Welche Funktion diese Konzerte in der Neonazi-Szene haben, verdeutlichte in der Vorwoche ein Zeuge im NSU-Untersuchungsausschuss des Thüringer Landtags. Die Musik habe die Ideologie verstärkt. Veranstaltungen und Konzerte hätten aber auch dazu gedient, die Szene miteinander zu verschmelzen, weil sich Leute aus den verschiedenen Bundesländern treffen konnten, sagte er.
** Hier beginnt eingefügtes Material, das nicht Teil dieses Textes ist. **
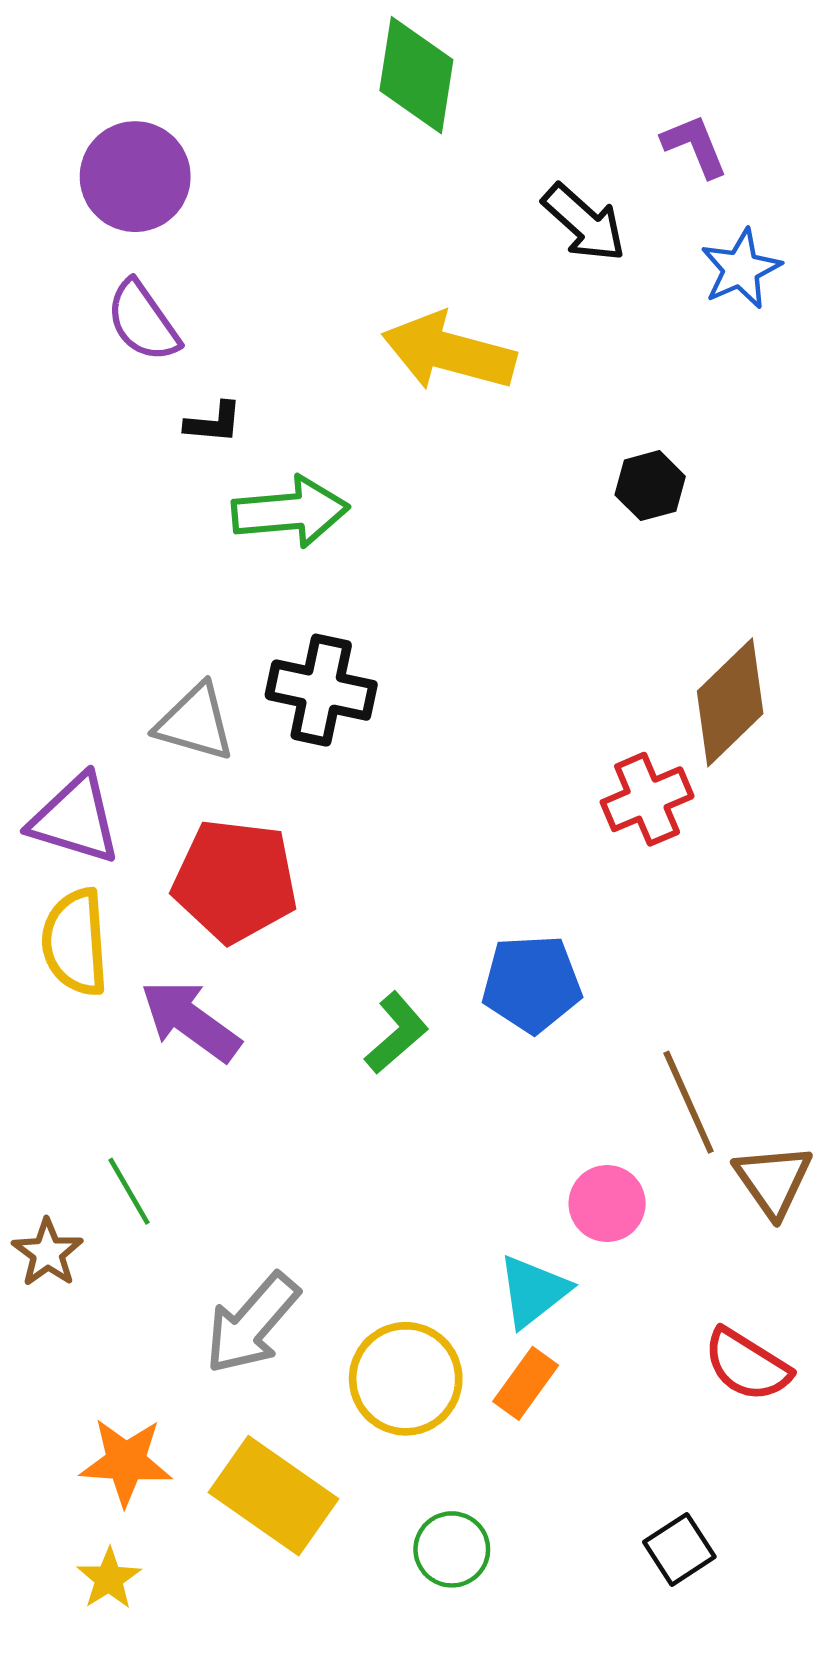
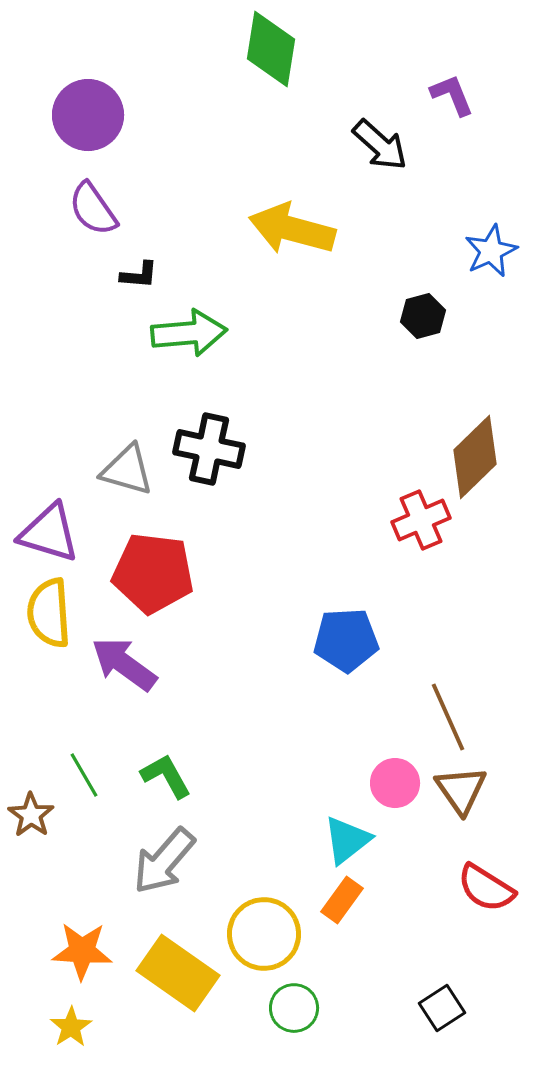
blue star: (741, 269) -> (491, 251), moved
green L-shape: (396, 1033) -> (166, 776), moved, turned -78
brown triangle: (773, 1180) -> (461, 790), moved
yellow circle: (406, 1379) -> (264, 934), moved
Der Zeuge war in den 1990er-Jahren erst Skinhead und später auch in der Thüringer NPD, bevor er sich 2007 in der Motorradrocker-Szene angeschlossen hatte.

Mobit beobachtet vor allem zwei Tendenzen: Die Anzahl rechtsextremer Liederabende nimmt zu. Darüber hinaus wird versucht, die Konzerte immer stärker zu mehrtägigen Events zu entwickeln. Beispiele dafür seien der „Tag der nationalen Bewegung“ im Juni vergangenen Jahres in Themar (Kreis Hildburghausen) und das im Oktober bei Magdala (Weimarer Land) verhinderte Rechtsrockkonzert. Alternativ trafen sich damals die Neonazis auf dem Marktplatz in Apolda.

Nach Informationen dieser Zeitung vermuten die Sicherheitsbehörden, dass sich die Szene über Konzerteinnahmen mit finanziert. Alleine beim bisher größten deutschen Rechtsrock-Konzert im Juli 2017 in Themar – mit mehr als 6000 Teilnehmern – könnte ein niedriger sechsstelliger Betrag an Einnahmen angefallen sein.

Einnahmen soll die Szene zudem aus den zahlreichen in Thüringen ansässigen Online-Shops beziehen, über die Tonträger aller Art aber auch szenetypische Kleidung und Devotionalien vertrieben werden.